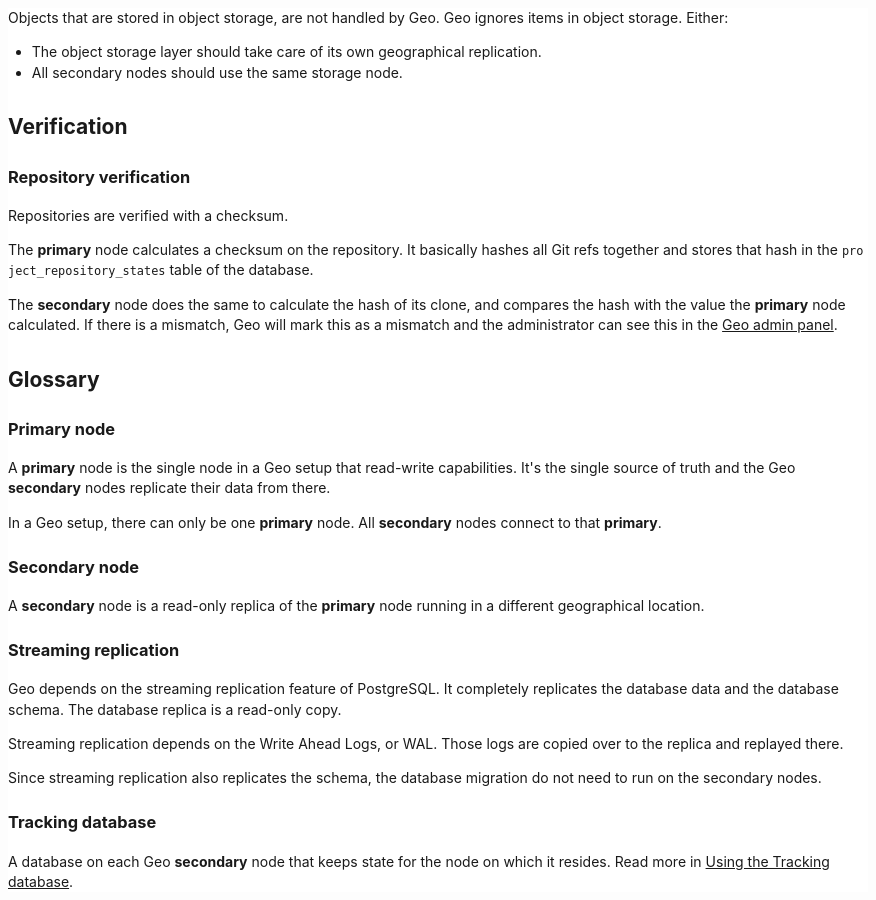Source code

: Objects that are stored in object storage, are not handled by Geo. Geo
ignores items in object storage. Either:

- The object storage layer should take care of its own geographical
  replication.
- All secondary nodes should use the same storage node.

## Verification

### Repository verification

Repositories are verified with a checksum.

The **primary** node calculates a checksum on the repository. It
basically hashes all Git refs together and stores that hash in the
`project_repository_states` table of the database.

The **secondary** node does the same to calculate the hash of its
clone, and compares the hash with the value the **primary** node
calculated. If there is a mismatch, Geo will mark this as a mismatch
and the administrator can see this in the [Geo admin panel](../user/admin_area/geo_nodes.md).

## Glossary

### Primary node

A **primary** node is the single node in a Geo setup that read-write
capabilities. It's the single source of truth and the Geo
**secondary** nodes replicate their data from there.

In a Geo setup, there can only be one **primary** node. All
**secondary** nodes connect to that **primary**.

### Secondary node

A **secondary** node is a read-only replica of the **primary** node
running in a different geographical location.

### Streaming replication

Geo depends on the streaming replication feature of PostgreSQL. It
completely replicates the database data and the database schema. The
database replica is a read-only copy.

Streaming replication depends on the Write Ahead Logs, or WAL. Those
logs are copied over to the replica and replayed there.

Since streaming replication also replicates the schema, the database
migration do not need to run on the secondary nodes.

### Tracking database

A database on each Geo **secondary** node that keeps state for the node
on which it resides. Read more in [Using the Tracking database](#using-the-tracking-database).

Requirement —
Copy all of the data above word for word, leaving out the pictures.

Reply to the task —
Source code

: Objects that are stored in object storage, are not handled by Geo. Geo
ignores items in object storage. Either:

- The object storage layer should take care of its own geographical
  replication.
- All secondary nodes should use the same storage node.

## Verification

### Repository verification

Repositories are verified with a checksum.

The **primary** node calculates a checksum on the repository. It
basically hashes all Git refs together and stores that hash in the
`project_repository_states` table of the database.

The **secondary** node does the same to calculate the hash of its
clone, and compares the hash with the value the **primary** node
calculated. If there is a mismatch, Geo will mark this as a mismatch
and the administrator can see this in the [Geo admin panel](../user/admin_area/geo_nodes.md).

## Glossary

### Primary node

A **primary** node is the single node in a Geo setup that read-write
capabilities. It's the single source of truth and the Geo
**secondary** nodes replicate their data from there.

In a Geo setup, there can only be one **primary** node. All
**secondary** nodes connect to that **primary**.

### Secondary node

A **secondary** node is a read-only replica of the **primary** node
running in a different geographical location.

### Streaming replication

Geo depends on the streaming replication feature of PostgreSQL. It
completely replicates the database data and the database schema. The
database replica is a read-only copy.

Streaming replication depends on the Write Ahead Logs, or WAL. Those
logs are copied over to the replica and replayed there.

Since streaming replication also replicates the schema, the database
migration do not need to run on the secondary nodes.

### Tracking database

A database on each Geo **secondary** node that keeps state for the node
on which it resides. Read more in [Using the Tracking database](#using-the-tracking-database).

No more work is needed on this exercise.